It has often been said (frequently on the TV show American Idol) that Stevie Wonder’s songs seem deceptively simple, yet are actually complex and difficult to sing. Thus, it may seem odd that Macy Gray, with her raspy voice and somewhat narrow range, has elected to cover not only a Stevie Wonder song, but an entire Stevie Wonder album. Talking Book, the first of her albums that I’ve listened to, is a reworking of Wonder’s 1972 release. Gray covers all 10 of the original tracks in order.
Surprising though it may be, the results show that Gray’s judgment is just fine and she generally adds some energy and unique flavors to Wonder’s sometimes understated versions. In college, I often listened to Talking Book and felt it was filled with great songs. But his recordings seemed like preliminary, unfinished versions. “You Are the Sunshine of My Life” now comes off as nice and breezy and jazzy, with a few Brasil ’66 touches. It would be the perfect song for a Sunday drive in a top-down convertible in southern California.

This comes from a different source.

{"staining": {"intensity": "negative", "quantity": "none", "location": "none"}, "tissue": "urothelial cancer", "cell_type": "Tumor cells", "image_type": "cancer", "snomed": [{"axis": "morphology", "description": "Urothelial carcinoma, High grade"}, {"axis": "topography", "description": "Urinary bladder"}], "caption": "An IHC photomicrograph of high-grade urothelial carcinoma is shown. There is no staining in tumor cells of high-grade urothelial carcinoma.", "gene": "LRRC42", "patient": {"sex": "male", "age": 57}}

On “With You and I (We Can Conquer the World)” Gray adds a sense of joy and hopefulness to the romantic tone. “Blame It on the Sun,” one of Wonder’s almost-lost classics, is now brought back to life. The sorrow for a love once here, now gone, lies just on the edge of Gray’s voice. “Tuesday Heartbreak” sounds like a track from a romantic movie soundtrack (hint, hint). And the essential song “Superstition” is now spooky and moody; Gray presents the listener with a seemingly daydreamed version of Stevie Wonder’s simply great original.

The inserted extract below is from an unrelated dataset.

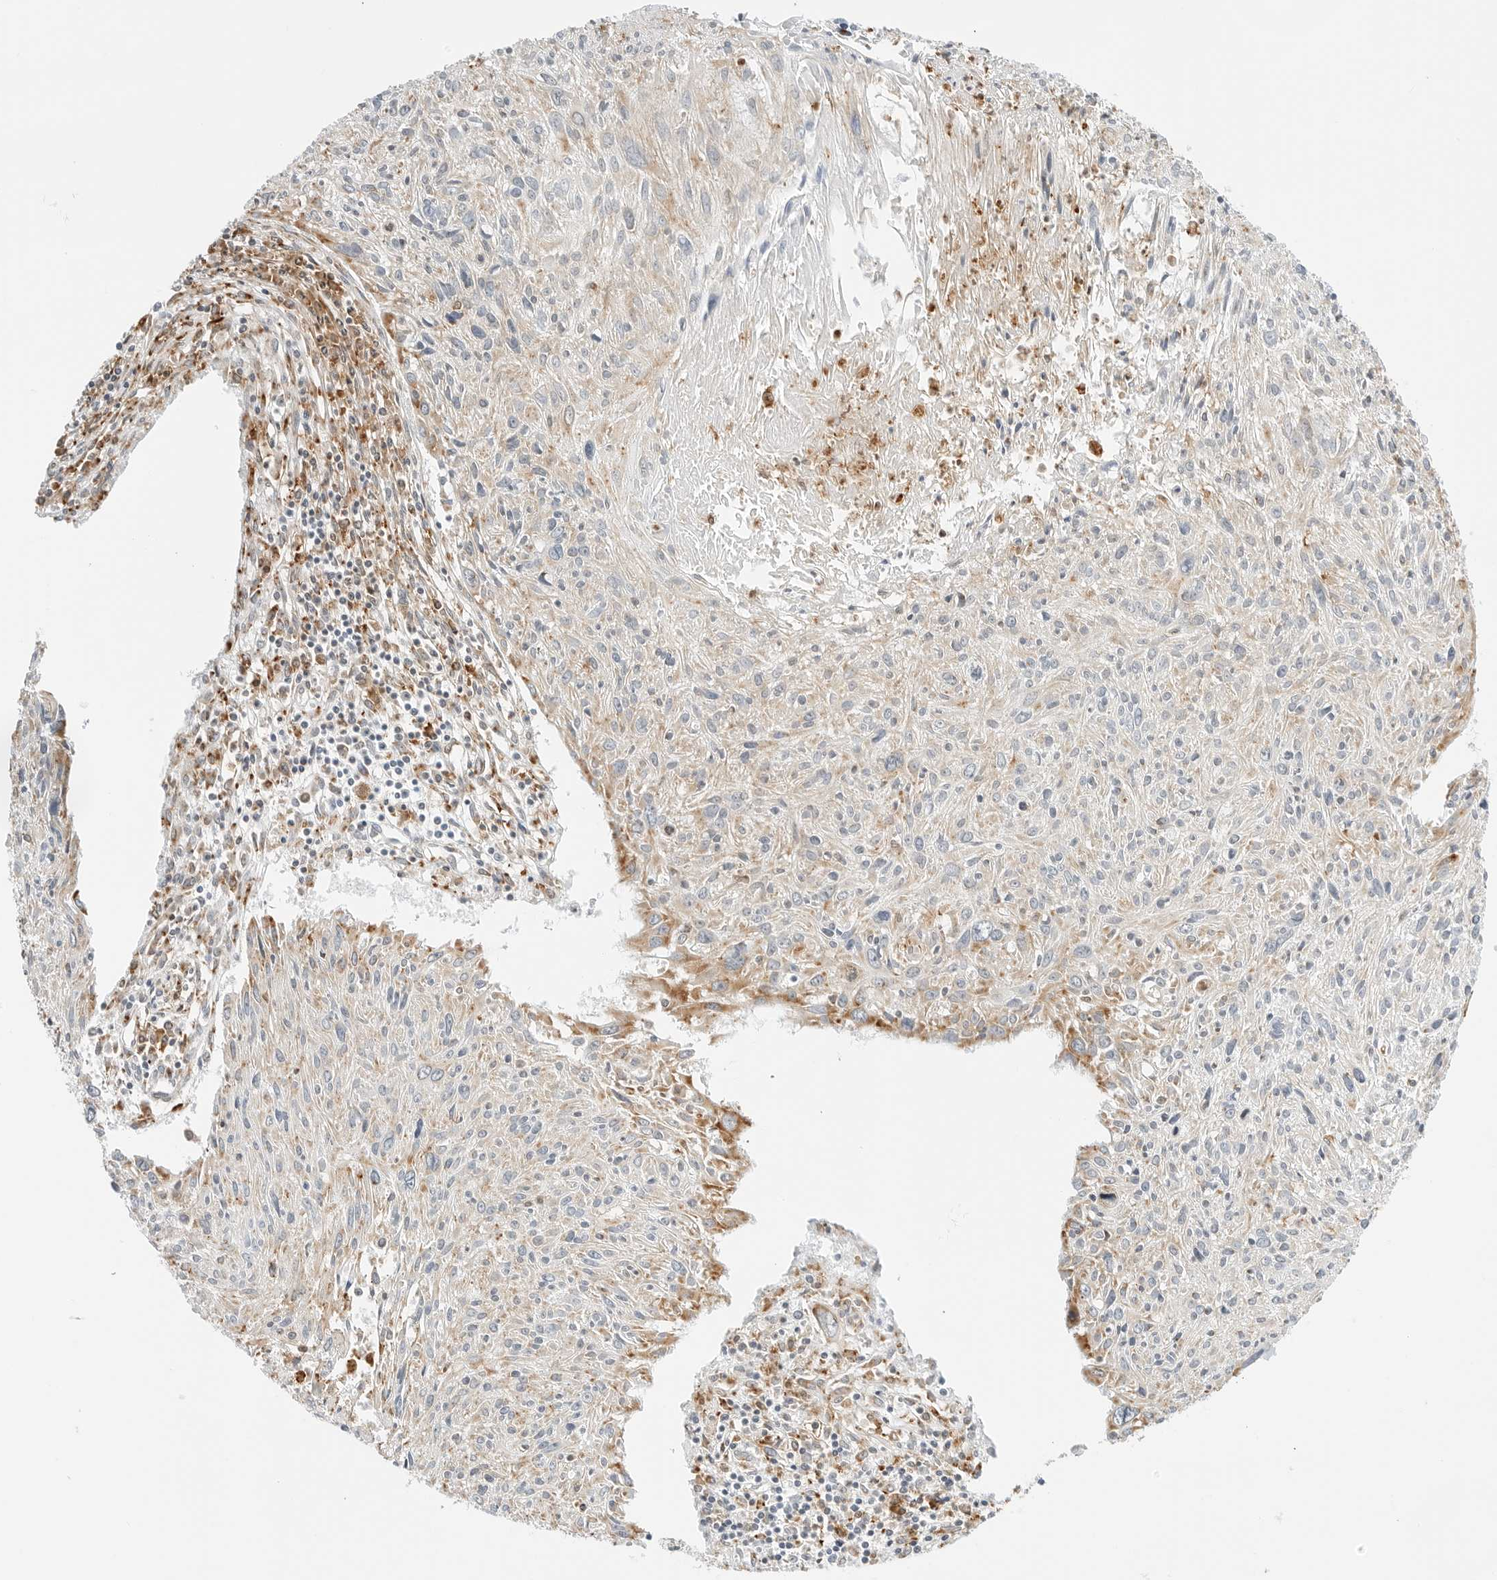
{"staining": {"intensity": "weak", "quantity": "<25%", "location": "cytoplasmic/membranous"}, "tissue": "cervical cancer", "cell_type": "Tumor cells", "image_type": "cancer", "snomed": [{"axis": "morphology", "description": "Squamous cell carcinoma, NOS"}, {"axis": "topography", "description": "Cervix"}], "caption": "Immunohistochemistry (IHC) photomicrograph of human cervical cancer (squamous cell carcinoma) stained for a protein (brown), which displays no positivity in tumor cells.", "gene": "THEM4", "patient": {"sex": "female", "age": 51}}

“Big Brother” is now more upbeat than the original recording. In a word, it’s sweet. Three of the songs, “Maybe Your Baby,” “You’ve Got It Bad Girl,” and “Lookin’ For Another Love” are perhaps too close to the original versions, but with Stevie that’s not such a bad thing. And Talking Book closes on the bright spot “I Believe (When I Fall In Love It Will Be Forever).” Here, Wonder’s romantic anthem is presented in an arrangement that makes it sound as if two songs were merged into a medley. A sense of joyfulness returns with traces of Johnny Nash-style sound (“I Can See Clearly Now”) heard in the background.

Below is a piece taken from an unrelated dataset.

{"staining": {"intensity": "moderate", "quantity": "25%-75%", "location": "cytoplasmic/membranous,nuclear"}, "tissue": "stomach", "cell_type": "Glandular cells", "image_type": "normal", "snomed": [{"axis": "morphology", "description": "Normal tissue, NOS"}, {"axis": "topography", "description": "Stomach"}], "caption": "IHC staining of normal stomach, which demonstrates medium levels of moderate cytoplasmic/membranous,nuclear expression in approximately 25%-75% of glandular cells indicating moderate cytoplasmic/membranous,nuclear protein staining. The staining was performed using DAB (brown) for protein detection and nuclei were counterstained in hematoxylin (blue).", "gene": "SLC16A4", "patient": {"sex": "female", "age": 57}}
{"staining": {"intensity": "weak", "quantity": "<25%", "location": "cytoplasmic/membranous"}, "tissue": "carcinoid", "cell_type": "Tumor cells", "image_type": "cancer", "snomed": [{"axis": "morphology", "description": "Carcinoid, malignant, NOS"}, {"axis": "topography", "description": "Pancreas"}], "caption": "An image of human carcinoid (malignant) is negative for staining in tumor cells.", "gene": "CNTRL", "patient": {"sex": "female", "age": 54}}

As a concept, attempting to recreate (and perhaps improve upon) one of Wonder’s better albums seemed far from promising. It was, after all, 40 years ago that the vinyl album arrived in record stores. But Macy Gray holds her own and, strangely enough, her world-weary voice presents just the opposite message—that she loves life and the music of Stevie Wonder.
I have the feeling that Wonder will be quite pleased with this audio valentine, something that might also be true for a number of music purchasers.